> _Task_:
Repeat all the data exactly, and where a record holds a picture, leave that picture out.

(Collection entries)
►

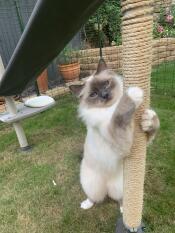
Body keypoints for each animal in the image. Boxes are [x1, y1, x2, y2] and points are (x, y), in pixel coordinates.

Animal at [69, 67, 159, 211]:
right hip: (91, 185)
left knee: (120, 199)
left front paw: (148, 119)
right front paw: (134, 93)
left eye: (106, 83)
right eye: (93, 94)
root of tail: (107, 186)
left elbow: (152, 126)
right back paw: (86, 205)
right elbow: (119, 115)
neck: (110, 108)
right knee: (94, 197)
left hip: (121, 186)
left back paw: (123, 209)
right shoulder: (117, 137)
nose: (105, 95)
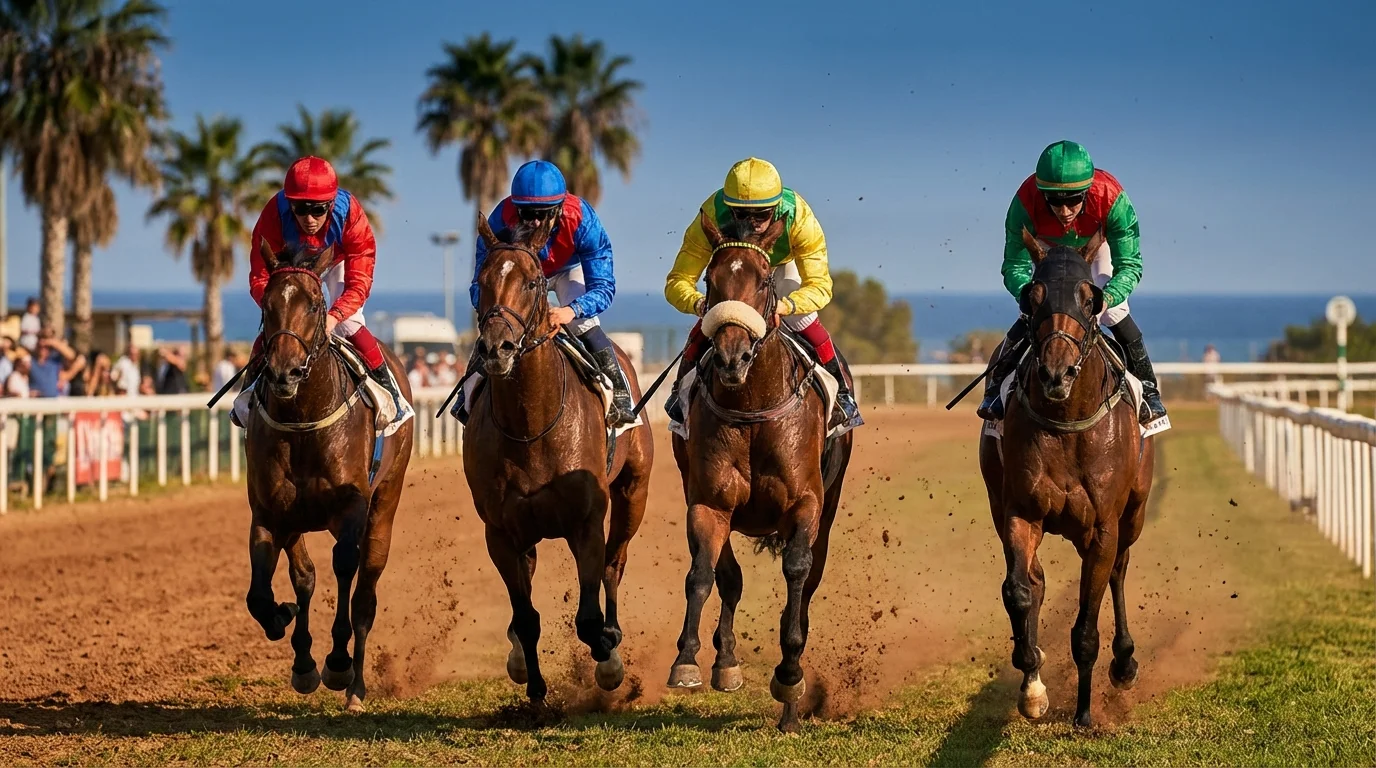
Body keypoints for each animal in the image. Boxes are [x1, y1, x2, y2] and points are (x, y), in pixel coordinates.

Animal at [243, 241, 414, 712]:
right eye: (266, 305)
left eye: (316, 304)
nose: (284, 372)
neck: (304, 418)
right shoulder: (271, 513)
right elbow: (266, 590)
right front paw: (288, 632)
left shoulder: (351, 508)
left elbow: (344, 567)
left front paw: (337, 661)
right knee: (306, 577)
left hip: (385, 503)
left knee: (365, 593)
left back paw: (356, 686)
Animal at [463, 212, 653, 702]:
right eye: (481, 280)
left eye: (532, 282)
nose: (496, 348)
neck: (532, 425)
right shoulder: (499, 532)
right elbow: (527, 616)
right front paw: (533, 687)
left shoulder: (586, 522)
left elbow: (588, 618)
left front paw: (608, 660)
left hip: (633, 492)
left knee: (614, 563)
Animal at [665, 212, 854, 732]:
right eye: (711, 280)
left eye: (765, 279)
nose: (732, 357)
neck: (752, 407)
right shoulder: (708, 502)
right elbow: (704, 574)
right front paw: (689, 660)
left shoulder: (806, 504)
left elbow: (796, 575)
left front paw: (789, 676)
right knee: (729, 576)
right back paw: (725, 661)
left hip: (829, 510)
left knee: (806, 588)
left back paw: (791, 707)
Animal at [979, 228, 1154, 728]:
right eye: (1032, 296)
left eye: (1089, 298)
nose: (1056, 372)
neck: (1065, 421)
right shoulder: (1020, 513)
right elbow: (1019, 591)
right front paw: (1032, 687)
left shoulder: (1102, 529)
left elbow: (1085, 629)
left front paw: (1084, 714)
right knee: (1033, 582)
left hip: (1133, 514)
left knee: (1119, 570)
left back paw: (1124, 662)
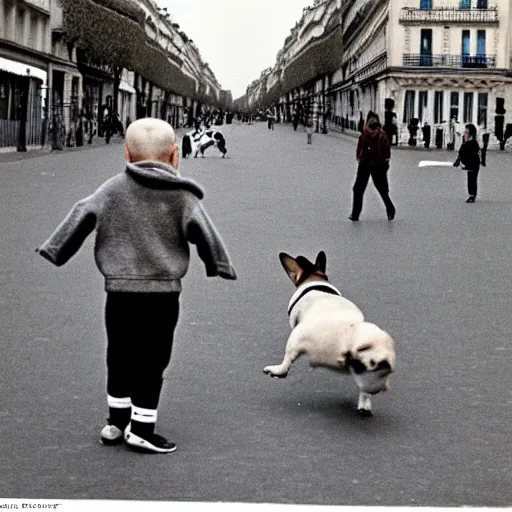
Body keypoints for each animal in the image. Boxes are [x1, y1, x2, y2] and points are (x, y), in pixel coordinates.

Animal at [264, 252, 396, 416]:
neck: (314, 280)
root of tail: (348, 340)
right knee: (366, 386)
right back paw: (366, 403)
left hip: (297, 339)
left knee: (286, 363)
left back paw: (276, 370)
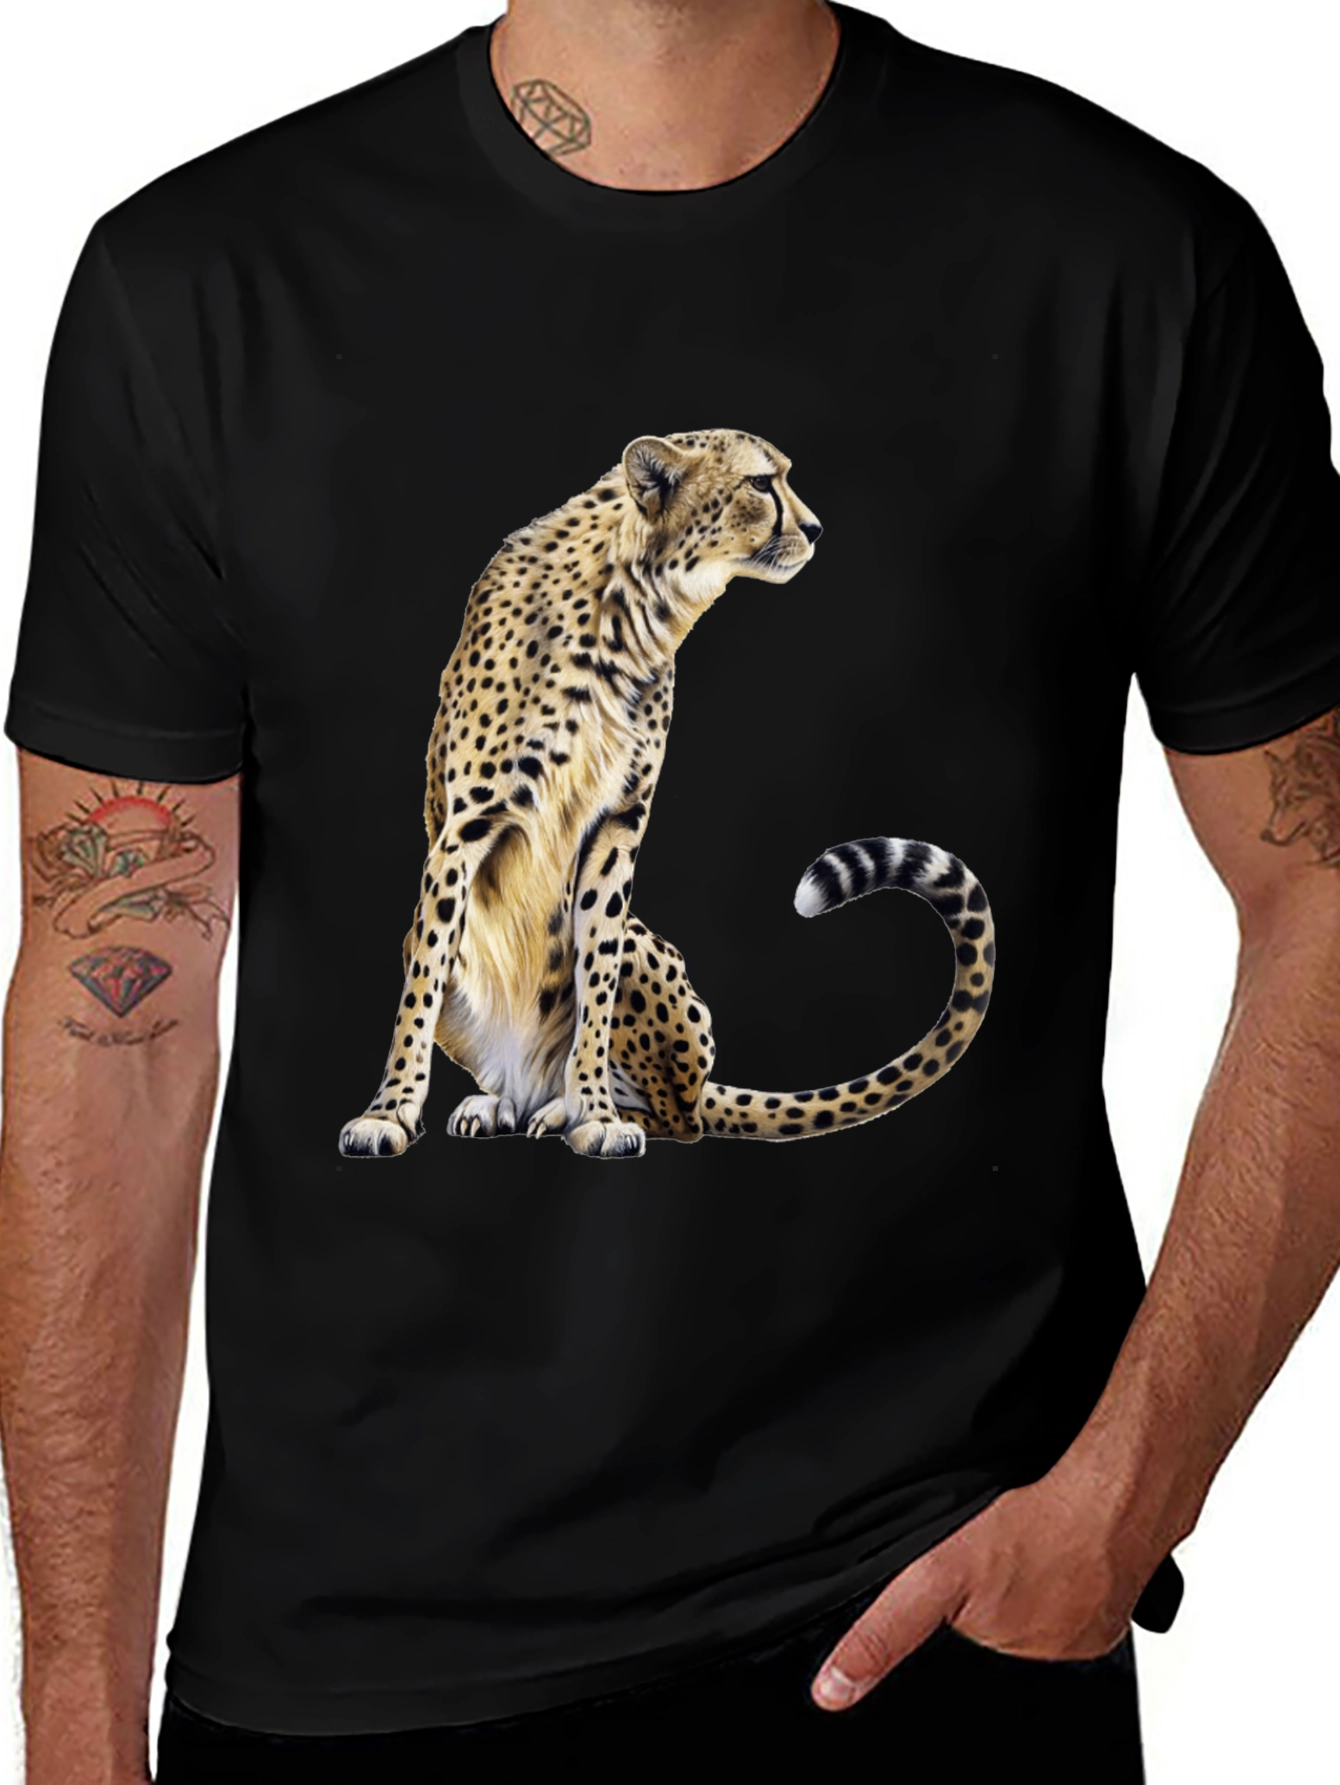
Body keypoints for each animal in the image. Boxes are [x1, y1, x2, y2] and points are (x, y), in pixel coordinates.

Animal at [338, 429, 994, 1161]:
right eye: (762, 483)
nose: (816, 529)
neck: (630, 609)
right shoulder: (464, 830)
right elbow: (419, 991)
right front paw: (389, 1113)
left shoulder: (616, 830)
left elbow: (595, 979)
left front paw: (593, 1112)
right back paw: (500, 1103)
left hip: (652, 972)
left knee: (682, 1116)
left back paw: (564, 1109)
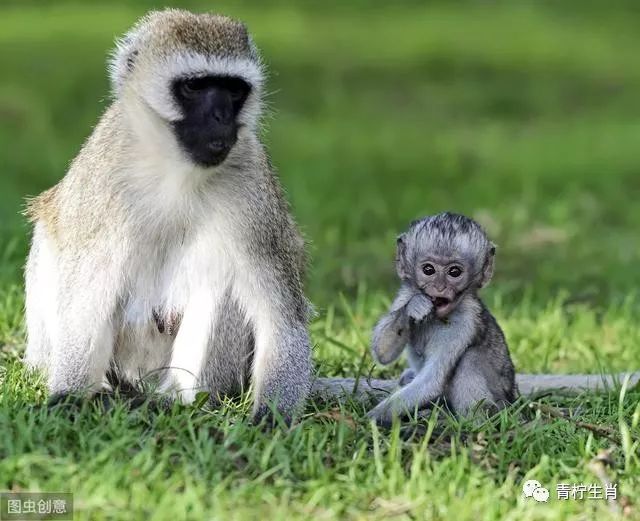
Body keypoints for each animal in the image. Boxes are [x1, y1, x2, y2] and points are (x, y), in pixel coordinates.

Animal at [368, 211, 516, 422]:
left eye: (454, 272)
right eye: (428, 270)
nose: (439, 287)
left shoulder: (464, 320)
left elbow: (432, 381)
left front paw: (370, 418)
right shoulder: (405, 294)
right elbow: (383, 352)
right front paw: (415, 307)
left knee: (469, 359)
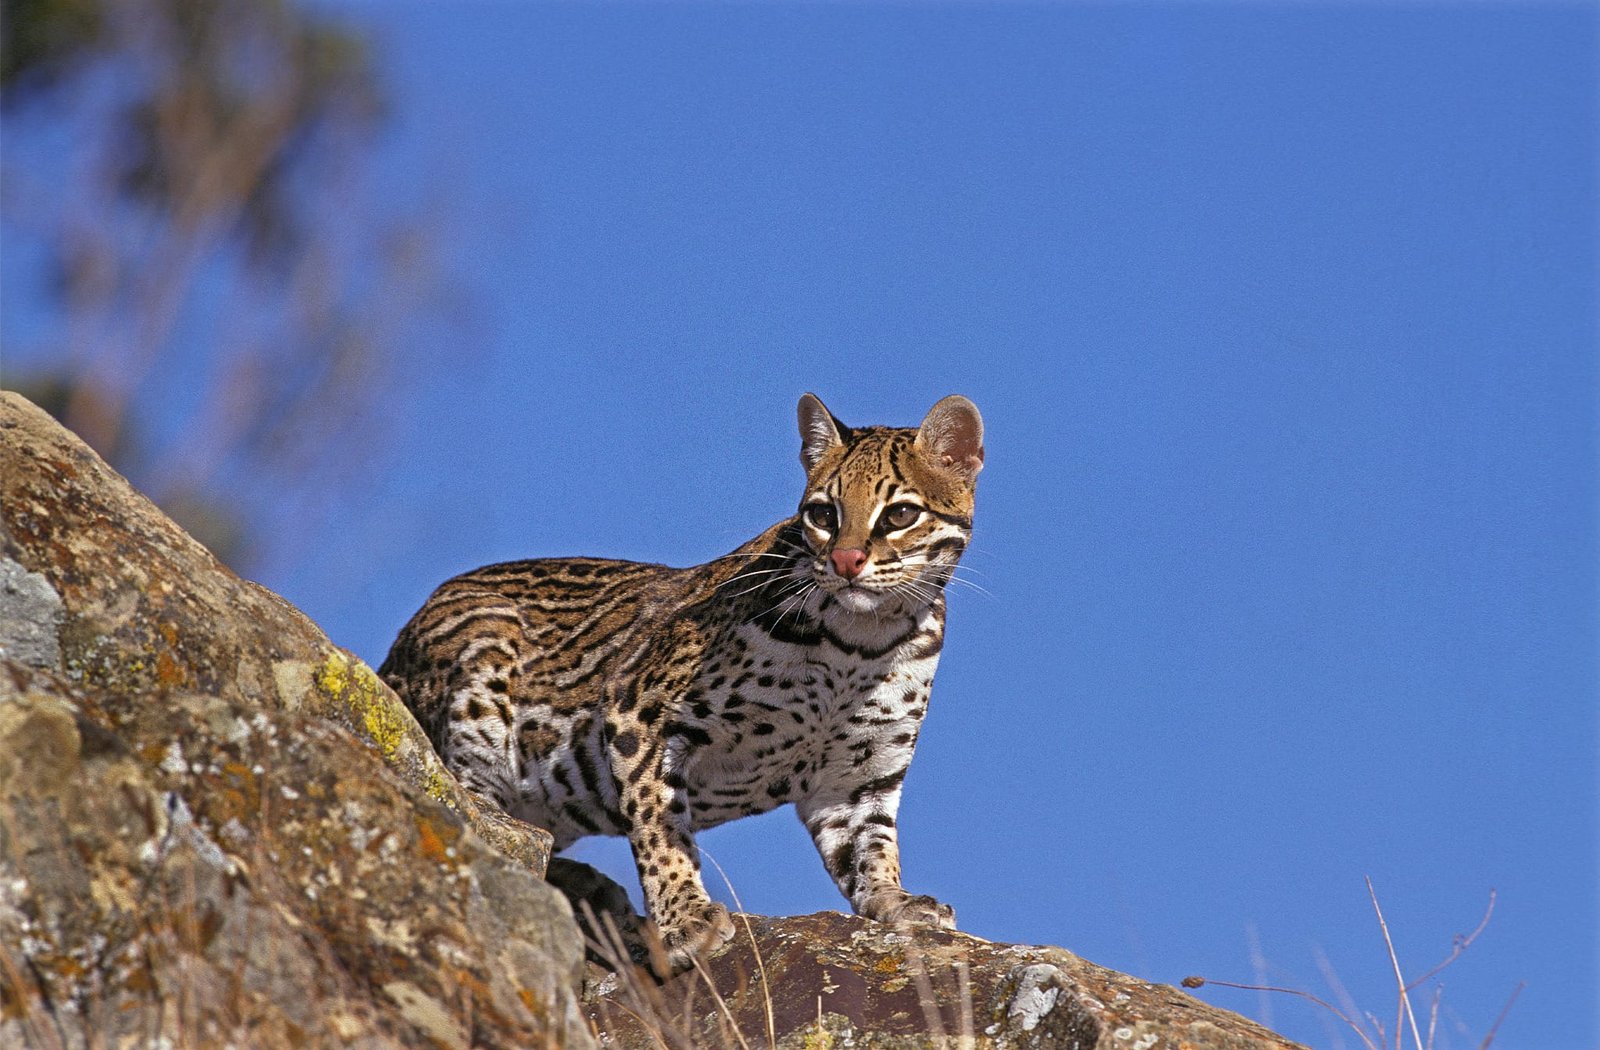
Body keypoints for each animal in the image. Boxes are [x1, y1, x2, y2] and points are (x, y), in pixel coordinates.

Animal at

◄

> _Exercise output_:
Body keypoints for each animal in the image. Boxes are [x1, y1, x2, y2] and points are (x, y), in pixel coordinates.

Animal at [69, 67, 159, 211]:
right hip: (91, 185)
left knee: (120, 199)
left front paw: (148, 119)
right front paw: (134, 93)
left eye: (106, 83)
right eye: (93, 94)
root of tail: (107, 186)
left elbow: (152, 126)
right back paw: (86, 205)
right elbow: (119, 115)
neck: (110, 108)
right knee: (94, 197)
left hip: (121, 186)
left back paw: (123, 209)
right shoulder: (117, 137)
nose: (105, 95)
Body keypoints for each animal in the image. Boxes are [x1, y1, x2, y2] and points are (x, y), in pixel coordinates.

Animal at [243, 241, 414, 712]:
right eye: (266, 305)
left eye: (316, 304)
nose: (284, 372)
neck: (304, 418)
right shoulder: (271, 513)
right elbow: (266, 590)
right front paw: (288, 632)
left shoulder: (351, 508)
left elbow: (344, 567)
left front paw: (337, 661)
right knee: (306, 577)
left hip: (385, 503)
left knee: (365, 593)
left back paw: (356, 686)
Animal at [463, 212, 653, 702]:
right eye: (481, 280)
left eye: (532, 282)
nose: (496, 348)
neck: (532, 425)
right shoulder: (499, 532)
right elbow: (527, 616)
right front paw: (533, 687)
left shoulder: (586, 522)
left elbow: (588, 618)
left front paw: (608, 660)
left hip: (633, 492)
left knee: (614, 563)
Animal at [665, 212, 854, 732]:
right eye: (711, 280)
left eye: (765, 279)
nose: (732, 357)
neck: (752, 407)
right shoulder: (708, 502)
right elbow: (704, 574)
right front paw: (689, 660)
left shoulder: (806, 504)
left elbow: (796, 575)
left front paw: (789, 676)
right knee: (729, 576)
right back paw: (725, 661)
left hip: (829, 510)
left knee: (806, 588)
left back paw: (791, 707)
Animal at [979, 228, 1154, 728]:
right eye: (1032, 296)
left eye: (1089, 298)
nose: (1056, 372)
neck: (1065, 421)
right shoulder: (1020, 513)
right elbow: (1019, 591)
right front paw: (1032, 687)
left shoulder: (1102, 529)
left elbow: (1085, 629)
left front paw: (1084, 714)
right knee: (1033, 582)
left hip: (1133, 514)
left knee: (1119, 570)
left back paw: (1124, 662)
Body keypoints for each animal in the image. Boxes are [x1, y1, x2, y2] and points are (x, y), in pixel coordinates.

Animal at [264, 252, 396, 416]:
neck: (314, 280)
root of tail: (348, 340)
right knee: (366, 386)
right back paw: (366, 403)
left hip: (297, 339)
left knee: (286, 363)
left back paw: (276, 370)
Body keypoints for each animal in the image. Boxes are [x1, y1, x2, y2] and points are (x, y), in pixel coordinates.

Animal at [338, 429, 994, 1161]:
right eye: (762, 483)
nose: (816, 529)
neck: (630, 609)
right shoulder: (464, 830)
right elbow: (419, 991)
right front paw: (389, 1113)
left shoulder: (616, 830)
left elbow: (595, 979)
left front paw: (593, 1112)
right back paw: (500, 1103)
left hip: (652, 972)
left knee: (682, 1116)
left back paw: (564, 1109)
Body keypoints for each animal in the image. Boxes are [x1, y1, x2, y2] and points are (x, y), in pixel coordinates.

Animal at [368, 211, 516, 422]:
left eye: (454, 272)
right eye: (428, 270)
nose: (439, 287)
left shoulder: (464, 320)
left elbow: (432, 381)
left front paw: (370, 418)
right shoulder: (405, 294)
right elbow: (383, 352)
right front paw: (415, 307)
left knee: (469, 359)
Body keypoints for each animal in the image. Boxes are [x1, y1, x2, y2] and points are (x, y), in pixel coordinates.

Animal at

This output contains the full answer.